“Rado” Danilak has over 25 years of industry experience and over 100 patents designing state-of-the-art processing systems.
Depending on whom you consult here at Forbes, Moore’s Law is either over (a polite way of saying “dead”), no longer holding up or alive and well (if you believe the company and its founder who invented the concept).
The principle, which assured us that processor performance will double every two years or so, drove the development of semiconductors for decades. But now, innovation at U.S. companies that once dominated the chip market has slowed, investment capital has shrunk and manufacturing costs have increased — a frightening state of affairs, frankly, for any industry or company that depends on a computer. Nvidia CEO Jen-Hsun Huang recently declared Moore’s Law is dead, and a 2016 article from MIT Technology Review came to the same conclusion. Now What?
The impact of this plateau in performance will certainly be felt in areas like mobile devices, IoT, machine learning and artificial intelligence. More troubling is the impact on hyperscale data centers with massive aggregated compute power that manage cloud-based consumer and commercial products and services.
Most troubling of all is the impact on advanced research done via supercomputing (i.e., high-performance, high-density data processing) that drives progress in genomics, energy, national security, weather forecasting and modeling and big data analytics.
The forward march of progress and the health of the economy rely on continued improvement in semiconductors. I won’t bore you on why nanometer-size microelectronics are reaching their technological limits (let’s just say, “because physics”). It’s become too hard to make those already small circuits any smaller. As transistors shrank they become faster, but the wires now became thinner and slower. The solution is to address the problem from the first principle that will help solve the wire slow-down problem. This problem can be fixed by introducing a wire centric computational mechanism in a way where existing applications do not need to be rewritten.
The problem of device physics is, however, a solvable one, and that’s the silver lining to the death of Moore’s Law. The industry’s performance plateau creates a market space and opportunity for new ways of thinking, new designs and new inventions. We need radical, not incremental, change. We cannot afford to be bound by the dogma that has dictated traditional Silicon Valley product development (this dogma, by the way, is why the alternatives we’ve been promised are far behind schedule).
Nearly 20 years ago, the auto industry pulled the plug on the first commercially available electric car, and today, well-heeled, green-leaning drivers are standing in line to buy electric cars from Tesla. It’s more than a business fable — it illustrates how a disruptive invention (i.e., a new way of thinking) can challenge a massive industry.
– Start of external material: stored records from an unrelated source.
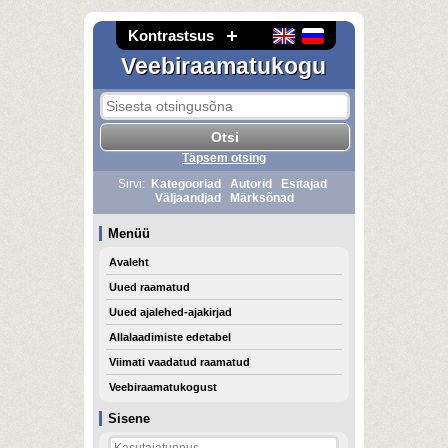
Kontrastsus
Veebiraamatukogu
Täpsem otsing
Sirvi:
Kategooriad
Autorid
Esitajad
Väljaandjad
Märksõnad
Menüü
Avaleht
Uued raamatud
Uued ajalehed-ajakirjad
Allalaadimiste edetabel
Viimati vaadatud raamatud
Veebiraamatukogust
Sisene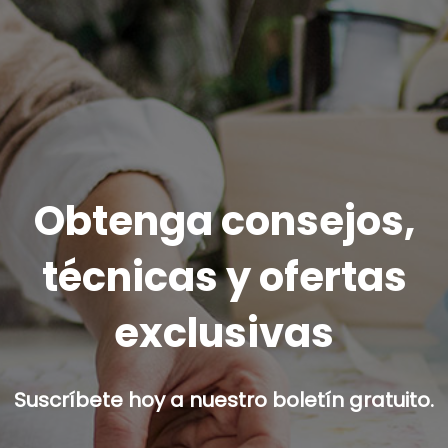
Obtenga consejos,
técnicas y ofertas
exclusivas
Suscríbete hoy a nuestro boletín gratuito.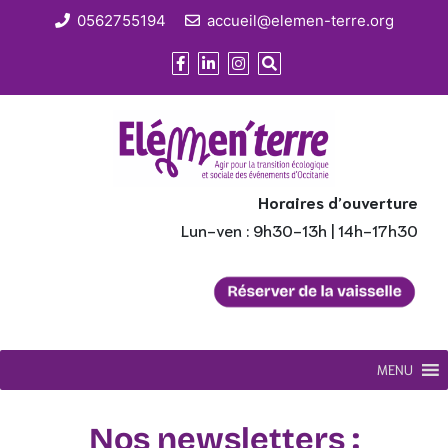
0562755194
accueil@elemen-terre.org
Horaires d’ouverture
Lun-ven : 9h30-13h | 14h-17h30
MENU
Nos newsletters :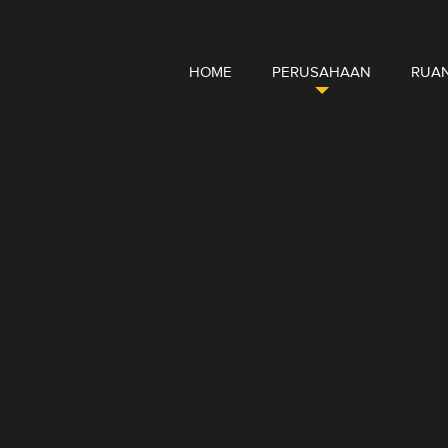
HOME
PERUSAHAAN
RUAN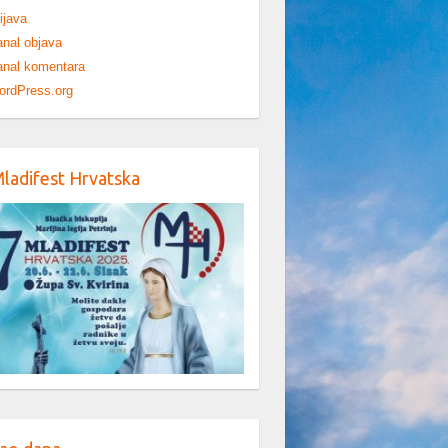
ijava
nal objava
nal komentara
ordPress.org
Mladifest Hrvatska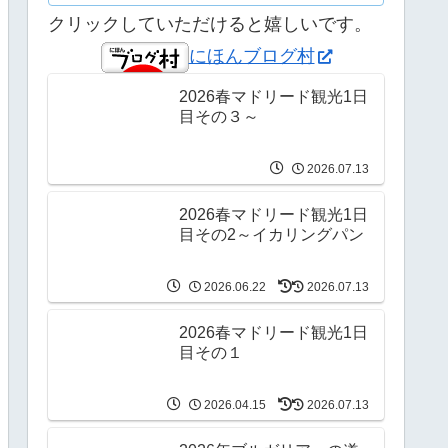
クリックしていただけると嬉しいです。
にほんブログ村
2026春マドリード観光1日
目その３～
2026.07.13
2026春マドリード観光1日
目その2～イカリングパン
2026.06.22
2026.07.13
2026春マドリード観光1日
目その１
2026.04.15
2026.07.13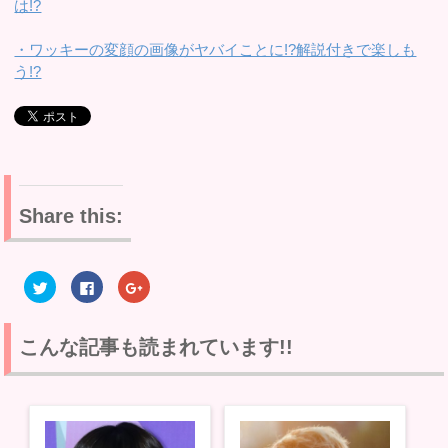
は!?
・ワッキーの変顔の画像がヤバイことに!?解説付きで楽しも
う!?
Share this:
ク
F
ク
リ
a
リ
ッ
c
ッ
ク
e
ク
し
b
し
て
o
て
こんな記事も読まれています!!
T
o
G
w
k
o
i
で
o
t
共
g
t
有
l
e
す
e
r
る
+
で
に
で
When it comes to using specialized processor systems such as TPUs and GPUs to save energy, we face headwinds from the growing non-recurring cost of designing chips that must be amortized against increasingly higher sales volume to maintain economic viability. A TPU or GPU can only run a small percentage of applications (algorithms) more efficiently than a CPU. In any computer architecture, it takes a lot more energy to fetch and schedule an instruction than it does to execute that instruction. A GPU has better efficiency than a more general CPU only if it’s mindlessly executing the same instruction on a larger set of data. For example, a CPU fetches an instruction and then executes that instruction (operation) on a piece of data. A GPU fetches an instruction and then mindlessly executes that same instruction on 32 pieces of data.